A frequent motif in my dreams is where I step into a life I am (or someone else is) currently living elsewhere, to taste what that life is like.

It’s the experience of that “stepping in” that has made me consider that the notion of

alternate realities or parallel universes might not be such a crackpot idea.

In these dreams, I visit an ongoing life. Sometimes the person is me, but a few of the circumstances of my life are different (Mom is healthy, Dad is alive, I’m in a different profession, I live someplace else). At other times I seem to be visiting someone else’s life, and the dream is peopled with characters I’ve never met before.

What distinguishes this type of dream for me is that nothing that happens in them seems remotely dreamlike. Nothing happens out of normal time, scenes don’t shift suddenly, no one can fly, the sky isn’t green, there’s nothing that would say, “This is a dream.” It feels very much like waking reality, everyday life, a few normal hours—in someone else’s world, or in a parallel reality.

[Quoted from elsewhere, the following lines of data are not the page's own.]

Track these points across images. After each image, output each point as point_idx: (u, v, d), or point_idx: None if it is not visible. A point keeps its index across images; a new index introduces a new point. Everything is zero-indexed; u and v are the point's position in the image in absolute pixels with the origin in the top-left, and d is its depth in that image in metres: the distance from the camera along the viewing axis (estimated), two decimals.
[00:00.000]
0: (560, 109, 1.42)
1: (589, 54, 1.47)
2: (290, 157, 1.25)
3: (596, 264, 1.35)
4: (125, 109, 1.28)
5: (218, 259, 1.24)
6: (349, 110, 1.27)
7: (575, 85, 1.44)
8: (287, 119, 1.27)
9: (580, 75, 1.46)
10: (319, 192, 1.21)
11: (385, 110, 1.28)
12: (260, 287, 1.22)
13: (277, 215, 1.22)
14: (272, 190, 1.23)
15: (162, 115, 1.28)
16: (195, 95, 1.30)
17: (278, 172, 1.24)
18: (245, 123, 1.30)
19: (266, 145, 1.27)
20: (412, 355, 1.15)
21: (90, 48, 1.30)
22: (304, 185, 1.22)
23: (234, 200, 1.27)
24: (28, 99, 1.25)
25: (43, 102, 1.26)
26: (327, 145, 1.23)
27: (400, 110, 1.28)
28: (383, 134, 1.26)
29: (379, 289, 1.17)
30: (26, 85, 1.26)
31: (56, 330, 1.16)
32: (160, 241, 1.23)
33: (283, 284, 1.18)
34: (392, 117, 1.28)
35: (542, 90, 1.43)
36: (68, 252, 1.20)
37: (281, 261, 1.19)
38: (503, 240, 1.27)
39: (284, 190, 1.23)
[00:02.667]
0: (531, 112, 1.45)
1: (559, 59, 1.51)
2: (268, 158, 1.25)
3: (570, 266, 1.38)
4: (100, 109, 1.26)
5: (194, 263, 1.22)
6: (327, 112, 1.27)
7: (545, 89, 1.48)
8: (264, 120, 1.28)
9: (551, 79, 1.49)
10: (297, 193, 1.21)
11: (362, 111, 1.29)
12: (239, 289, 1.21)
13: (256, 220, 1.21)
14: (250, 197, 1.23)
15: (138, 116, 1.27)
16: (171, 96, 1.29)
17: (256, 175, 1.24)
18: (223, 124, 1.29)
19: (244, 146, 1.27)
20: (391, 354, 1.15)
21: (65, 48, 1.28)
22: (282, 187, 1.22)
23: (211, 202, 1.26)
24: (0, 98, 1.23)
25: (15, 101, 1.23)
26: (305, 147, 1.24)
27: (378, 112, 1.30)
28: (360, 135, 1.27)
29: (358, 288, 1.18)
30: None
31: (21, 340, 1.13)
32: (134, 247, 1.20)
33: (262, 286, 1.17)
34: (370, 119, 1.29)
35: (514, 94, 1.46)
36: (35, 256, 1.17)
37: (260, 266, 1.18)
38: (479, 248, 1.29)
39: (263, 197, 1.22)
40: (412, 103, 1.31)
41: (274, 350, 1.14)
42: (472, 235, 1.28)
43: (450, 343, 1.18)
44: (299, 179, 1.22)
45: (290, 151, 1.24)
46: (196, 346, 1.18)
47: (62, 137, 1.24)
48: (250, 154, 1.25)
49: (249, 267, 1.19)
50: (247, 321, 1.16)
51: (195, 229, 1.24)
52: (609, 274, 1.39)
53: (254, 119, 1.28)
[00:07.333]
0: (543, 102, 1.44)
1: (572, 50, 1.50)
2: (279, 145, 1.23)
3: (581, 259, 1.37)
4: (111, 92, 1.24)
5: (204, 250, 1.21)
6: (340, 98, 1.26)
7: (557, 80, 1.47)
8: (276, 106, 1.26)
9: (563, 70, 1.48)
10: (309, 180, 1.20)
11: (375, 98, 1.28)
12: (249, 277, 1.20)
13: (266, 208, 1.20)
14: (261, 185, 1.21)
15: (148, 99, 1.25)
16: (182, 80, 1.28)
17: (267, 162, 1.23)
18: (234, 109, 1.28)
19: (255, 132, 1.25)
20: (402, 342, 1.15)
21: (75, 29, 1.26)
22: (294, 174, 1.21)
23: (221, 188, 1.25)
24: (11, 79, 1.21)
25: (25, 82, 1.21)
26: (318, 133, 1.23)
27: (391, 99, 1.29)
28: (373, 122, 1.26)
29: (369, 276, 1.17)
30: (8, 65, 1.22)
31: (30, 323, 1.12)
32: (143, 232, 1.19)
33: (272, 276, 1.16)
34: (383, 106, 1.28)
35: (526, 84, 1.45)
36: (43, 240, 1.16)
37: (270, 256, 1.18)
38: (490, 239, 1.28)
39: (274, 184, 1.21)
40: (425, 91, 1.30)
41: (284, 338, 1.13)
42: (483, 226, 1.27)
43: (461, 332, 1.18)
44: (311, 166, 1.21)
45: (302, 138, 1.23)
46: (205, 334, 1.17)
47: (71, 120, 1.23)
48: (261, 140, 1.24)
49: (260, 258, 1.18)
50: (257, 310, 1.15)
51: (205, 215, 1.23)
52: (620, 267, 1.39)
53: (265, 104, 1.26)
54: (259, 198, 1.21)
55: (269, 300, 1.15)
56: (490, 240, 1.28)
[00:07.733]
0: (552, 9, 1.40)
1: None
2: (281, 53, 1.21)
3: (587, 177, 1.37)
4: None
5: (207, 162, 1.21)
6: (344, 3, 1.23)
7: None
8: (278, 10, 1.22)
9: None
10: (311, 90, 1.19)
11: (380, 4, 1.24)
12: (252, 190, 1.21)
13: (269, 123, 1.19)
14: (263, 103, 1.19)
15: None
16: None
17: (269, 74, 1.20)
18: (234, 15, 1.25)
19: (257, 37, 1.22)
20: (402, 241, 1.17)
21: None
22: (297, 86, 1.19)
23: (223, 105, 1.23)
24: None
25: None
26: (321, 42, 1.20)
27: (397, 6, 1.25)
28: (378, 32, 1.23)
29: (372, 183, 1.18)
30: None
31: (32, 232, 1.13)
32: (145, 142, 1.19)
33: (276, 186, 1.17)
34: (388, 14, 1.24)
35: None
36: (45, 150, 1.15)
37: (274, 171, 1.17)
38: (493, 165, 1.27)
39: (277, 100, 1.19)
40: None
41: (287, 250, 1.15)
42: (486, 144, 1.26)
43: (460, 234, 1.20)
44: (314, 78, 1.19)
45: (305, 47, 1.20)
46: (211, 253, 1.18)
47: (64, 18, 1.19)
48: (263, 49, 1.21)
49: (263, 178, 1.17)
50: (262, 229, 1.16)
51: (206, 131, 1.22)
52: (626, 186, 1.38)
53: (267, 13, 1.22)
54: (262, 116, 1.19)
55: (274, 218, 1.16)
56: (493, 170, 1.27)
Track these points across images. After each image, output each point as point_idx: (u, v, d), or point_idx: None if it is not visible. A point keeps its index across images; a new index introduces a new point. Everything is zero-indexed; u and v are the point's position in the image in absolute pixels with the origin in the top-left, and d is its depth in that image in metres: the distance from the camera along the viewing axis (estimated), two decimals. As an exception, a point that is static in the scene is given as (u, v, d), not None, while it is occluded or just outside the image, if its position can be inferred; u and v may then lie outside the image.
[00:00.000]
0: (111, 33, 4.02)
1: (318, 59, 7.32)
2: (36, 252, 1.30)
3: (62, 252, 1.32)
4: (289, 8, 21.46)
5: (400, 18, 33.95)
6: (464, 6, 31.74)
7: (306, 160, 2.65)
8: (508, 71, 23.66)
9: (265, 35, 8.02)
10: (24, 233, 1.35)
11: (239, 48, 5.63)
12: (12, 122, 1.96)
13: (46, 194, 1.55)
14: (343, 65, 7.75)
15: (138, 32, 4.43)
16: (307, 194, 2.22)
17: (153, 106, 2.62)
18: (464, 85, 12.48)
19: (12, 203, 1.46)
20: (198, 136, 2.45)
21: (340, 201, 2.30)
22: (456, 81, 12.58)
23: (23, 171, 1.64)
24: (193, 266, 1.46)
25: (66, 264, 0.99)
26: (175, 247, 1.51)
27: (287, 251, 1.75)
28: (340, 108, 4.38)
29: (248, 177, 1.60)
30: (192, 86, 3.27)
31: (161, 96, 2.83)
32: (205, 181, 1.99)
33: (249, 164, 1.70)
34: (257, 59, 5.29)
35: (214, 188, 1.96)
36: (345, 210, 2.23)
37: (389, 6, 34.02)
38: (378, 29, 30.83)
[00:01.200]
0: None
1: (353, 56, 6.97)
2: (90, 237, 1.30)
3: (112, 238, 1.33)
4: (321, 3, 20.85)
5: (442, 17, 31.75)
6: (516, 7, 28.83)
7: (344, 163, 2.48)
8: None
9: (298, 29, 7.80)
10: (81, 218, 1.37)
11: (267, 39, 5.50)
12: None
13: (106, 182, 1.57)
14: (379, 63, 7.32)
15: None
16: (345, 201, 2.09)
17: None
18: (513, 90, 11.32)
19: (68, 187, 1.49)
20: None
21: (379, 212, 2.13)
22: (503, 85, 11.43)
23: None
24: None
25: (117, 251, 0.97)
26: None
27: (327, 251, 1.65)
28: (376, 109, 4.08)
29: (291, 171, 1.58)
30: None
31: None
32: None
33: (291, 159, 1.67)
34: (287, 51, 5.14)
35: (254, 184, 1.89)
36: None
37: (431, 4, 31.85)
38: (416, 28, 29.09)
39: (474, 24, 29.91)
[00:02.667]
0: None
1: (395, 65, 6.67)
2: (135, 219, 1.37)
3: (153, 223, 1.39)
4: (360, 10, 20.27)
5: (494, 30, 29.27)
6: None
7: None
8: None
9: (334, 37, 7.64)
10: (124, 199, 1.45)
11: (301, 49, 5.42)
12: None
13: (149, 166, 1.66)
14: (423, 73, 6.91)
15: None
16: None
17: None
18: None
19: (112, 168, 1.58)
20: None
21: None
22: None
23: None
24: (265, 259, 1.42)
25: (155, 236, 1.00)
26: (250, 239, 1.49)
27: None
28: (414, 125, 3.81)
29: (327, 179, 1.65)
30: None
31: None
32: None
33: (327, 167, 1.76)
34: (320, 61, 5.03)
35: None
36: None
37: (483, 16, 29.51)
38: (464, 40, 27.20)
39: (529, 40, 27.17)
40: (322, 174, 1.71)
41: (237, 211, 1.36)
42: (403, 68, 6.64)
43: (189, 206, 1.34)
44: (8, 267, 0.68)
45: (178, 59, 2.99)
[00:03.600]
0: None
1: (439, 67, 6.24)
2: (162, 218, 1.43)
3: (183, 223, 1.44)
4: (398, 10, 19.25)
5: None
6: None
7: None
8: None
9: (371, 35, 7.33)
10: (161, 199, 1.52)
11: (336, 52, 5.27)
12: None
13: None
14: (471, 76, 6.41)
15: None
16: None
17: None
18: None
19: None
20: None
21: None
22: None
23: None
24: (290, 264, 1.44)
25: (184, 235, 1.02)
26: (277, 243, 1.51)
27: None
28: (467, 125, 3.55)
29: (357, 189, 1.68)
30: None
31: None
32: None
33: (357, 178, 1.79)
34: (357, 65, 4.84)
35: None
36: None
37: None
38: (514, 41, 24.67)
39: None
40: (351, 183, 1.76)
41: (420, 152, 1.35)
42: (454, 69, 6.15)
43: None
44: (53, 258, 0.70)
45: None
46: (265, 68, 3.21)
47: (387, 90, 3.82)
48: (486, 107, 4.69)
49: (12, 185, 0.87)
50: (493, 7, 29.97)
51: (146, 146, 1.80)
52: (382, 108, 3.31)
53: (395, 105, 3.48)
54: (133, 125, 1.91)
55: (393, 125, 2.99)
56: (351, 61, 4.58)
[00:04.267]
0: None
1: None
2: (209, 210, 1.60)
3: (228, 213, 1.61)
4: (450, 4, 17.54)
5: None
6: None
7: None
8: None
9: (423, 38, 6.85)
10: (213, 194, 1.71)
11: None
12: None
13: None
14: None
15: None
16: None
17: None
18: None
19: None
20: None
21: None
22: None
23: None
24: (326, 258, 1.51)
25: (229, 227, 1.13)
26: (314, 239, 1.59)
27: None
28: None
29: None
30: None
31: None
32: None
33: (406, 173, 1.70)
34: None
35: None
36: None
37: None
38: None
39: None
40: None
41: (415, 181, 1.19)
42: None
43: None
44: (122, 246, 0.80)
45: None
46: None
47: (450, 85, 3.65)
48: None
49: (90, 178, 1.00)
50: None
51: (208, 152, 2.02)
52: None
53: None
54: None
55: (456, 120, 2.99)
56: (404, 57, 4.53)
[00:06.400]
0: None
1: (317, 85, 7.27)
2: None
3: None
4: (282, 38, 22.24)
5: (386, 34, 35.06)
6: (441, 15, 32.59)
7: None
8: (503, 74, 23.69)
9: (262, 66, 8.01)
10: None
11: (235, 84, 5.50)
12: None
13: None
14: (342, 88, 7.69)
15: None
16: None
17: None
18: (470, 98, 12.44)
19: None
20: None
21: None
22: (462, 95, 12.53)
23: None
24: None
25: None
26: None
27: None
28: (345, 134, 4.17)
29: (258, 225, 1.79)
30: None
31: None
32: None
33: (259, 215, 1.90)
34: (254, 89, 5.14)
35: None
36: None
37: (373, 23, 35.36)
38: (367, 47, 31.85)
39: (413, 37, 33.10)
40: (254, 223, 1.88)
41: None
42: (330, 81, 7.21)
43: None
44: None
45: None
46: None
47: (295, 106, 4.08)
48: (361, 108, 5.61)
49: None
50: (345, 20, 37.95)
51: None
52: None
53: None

So in last night’s dream I was part of a group of writers who met weekly to really dig into each others’ writing and offer extremely constructive criticism. It felt like we all respected one another tremendously and liked each others’ work, and so didn’t feel the need to give praise or encouragement but say, “This doesn’t work, change that, that image is great but that other one isn’t.” Apparently we would take go home and work on each others’ pieces. When I arrived at the meeting, a woman who (in the dream) was a widely published and greatly respected novelist had taken my story—the beginning of a spy novel or murder mystery, I think—and had restructured it, and given me a cool acronym for an evil organization that was in the book.

The dreaming part of me thought that writers’ group would be a really great thing to do in this parallel reality.

After the meeting I went down to the basement—I was part of some sort of cooperative home arrangement in a large house, where some of us cooked for the whole group, some did laundry, some took care of the outside work, etc.—to see if my laundry was done. They had pressed my suit and gotten other clothes washed, but my vestments were not ready. Apparently I served as a part-time ministerial type at various functions, some religious, some decidedly not: I saw a home movie projected on a screen in the basement in which a thinner, younger me was on a football field but wearing clerical garb, including—absurdly—a full chasuble.

I told the launderers, rather sternly, that the vestments were a top priority, that because they went over the suit and the suit was pretty much hidden, the suit was much less important in the priority ranking. Someone very distinctly called the vestment in question an alb, which is the plain white floor-length garment that priests wear under other vestments, next to the skin, and the home movie showed me in a suit, not an alb, with a chasuble on top of the suit, so that tidbit was perplexing.

I can look at the whole laundry / clerical garb / business suit thing as dream imagery, and I get the message it has for me. Certainly the scene with the launderers watching this home movie of me down in the laundry room seemed the most dreamlike. But it still had the weight of real life somehow. There was nothing surreal or hallucinogenic about it; I assumed they were looking at the home movie to make sure the clothes for the upcoming event looked the same as they did for the one on the football field. They were just doing due diligence.

There rest of that day-in-my-life was so utterly mundane that I can no longer recall the details. I ate, I worked, I talked with people. Very boring, normal stuff. And that is precisely what makes this category of dreams for me (I have a number of different categories of dream-types, each with their unique characteristics) so interesting: nothing terribly unusual ever happens. It’s just someone’s life I’ve stepped into for the span of a few hours.